### Problem to solve
From the entries below, output the line with "start the installation." and each following line up to and including the line with "Now you can", exactly as written.

### Given entries
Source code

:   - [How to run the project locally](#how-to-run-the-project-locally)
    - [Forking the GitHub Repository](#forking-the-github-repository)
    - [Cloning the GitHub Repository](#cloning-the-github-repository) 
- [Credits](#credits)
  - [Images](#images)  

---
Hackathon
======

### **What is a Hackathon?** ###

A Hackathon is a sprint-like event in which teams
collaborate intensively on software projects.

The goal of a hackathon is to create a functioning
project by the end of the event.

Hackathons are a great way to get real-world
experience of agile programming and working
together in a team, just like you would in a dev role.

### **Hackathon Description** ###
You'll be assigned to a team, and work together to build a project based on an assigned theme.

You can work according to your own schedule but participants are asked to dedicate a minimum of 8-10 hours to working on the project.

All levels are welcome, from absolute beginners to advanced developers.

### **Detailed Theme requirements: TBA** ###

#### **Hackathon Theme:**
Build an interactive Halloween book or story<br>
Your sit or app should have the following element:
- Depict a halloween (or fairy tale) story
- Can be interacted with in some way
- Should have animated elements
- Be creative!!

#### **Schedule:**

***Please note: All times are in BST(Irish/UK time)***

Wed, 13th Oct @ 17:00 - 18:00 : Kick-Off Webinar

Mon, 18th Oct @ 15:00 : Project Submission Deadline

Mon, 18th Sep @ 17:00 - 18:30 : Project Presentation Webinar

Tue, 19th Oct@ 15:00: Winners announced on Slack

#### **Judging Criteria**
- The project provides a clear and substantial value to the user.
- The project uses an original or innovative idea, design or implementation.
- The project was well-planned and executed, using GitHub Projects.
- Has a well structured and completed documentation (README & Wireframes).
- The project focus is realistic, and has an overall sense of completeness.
* * *
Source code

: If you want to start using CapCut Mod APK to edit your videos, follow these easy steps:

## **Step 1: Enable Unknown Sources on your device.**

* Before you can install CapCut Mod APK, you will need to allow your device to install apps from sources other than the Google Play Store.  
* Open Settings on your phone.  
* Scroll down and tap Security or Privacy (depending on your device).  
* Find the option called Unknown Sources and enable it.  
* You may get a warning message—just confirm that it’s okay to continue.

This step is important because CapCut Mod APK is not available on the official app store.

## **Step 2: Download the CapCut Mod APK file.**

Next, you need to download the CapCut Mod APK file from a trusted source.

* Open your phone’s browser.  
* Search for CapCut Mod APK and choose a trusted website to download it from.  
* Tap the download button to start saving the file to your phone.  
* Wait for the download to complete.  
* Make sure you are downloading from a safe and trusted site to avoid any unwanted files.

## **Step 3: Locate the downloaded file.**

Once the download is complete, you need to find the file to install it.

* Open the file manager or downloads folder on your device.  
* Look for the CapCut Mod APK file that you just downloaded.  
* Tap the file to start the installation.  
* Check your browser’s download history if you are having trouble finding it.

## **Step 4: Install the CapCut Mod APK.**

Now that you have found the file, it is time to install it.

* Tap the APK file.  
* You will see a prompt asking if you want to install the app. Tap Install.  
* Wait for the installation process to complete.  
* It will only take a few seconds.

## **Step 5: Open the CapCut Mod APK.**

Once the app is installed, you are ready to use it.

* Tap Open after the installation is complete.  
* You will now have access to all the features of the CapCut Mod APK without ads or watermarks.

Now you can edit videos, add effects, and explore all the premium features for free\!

### Result below
* Tap the file to start the installation.  
* Check your browser’s download history if you are having trouble finding it.

## **Step 4: Install the CapCut Mod APK.**

Now that you have found the file, it is time to install it.

* Tap the APK file.  
* You will see a prompt asking if you want to install the app. Tap Install.  
* Wait for the installation process to complete.  
* It will only take a few seconds.

## **Step 5: Open the CapCut Mod APK.**

Once the app is installed, you are ready to use it.

* Tap Open after the installation is complete.  
* You will now have access to all the features of the CapCut Mod APK without ads or watermarks.

Now you can edit videos, add effects, and explore all the premium features for free\!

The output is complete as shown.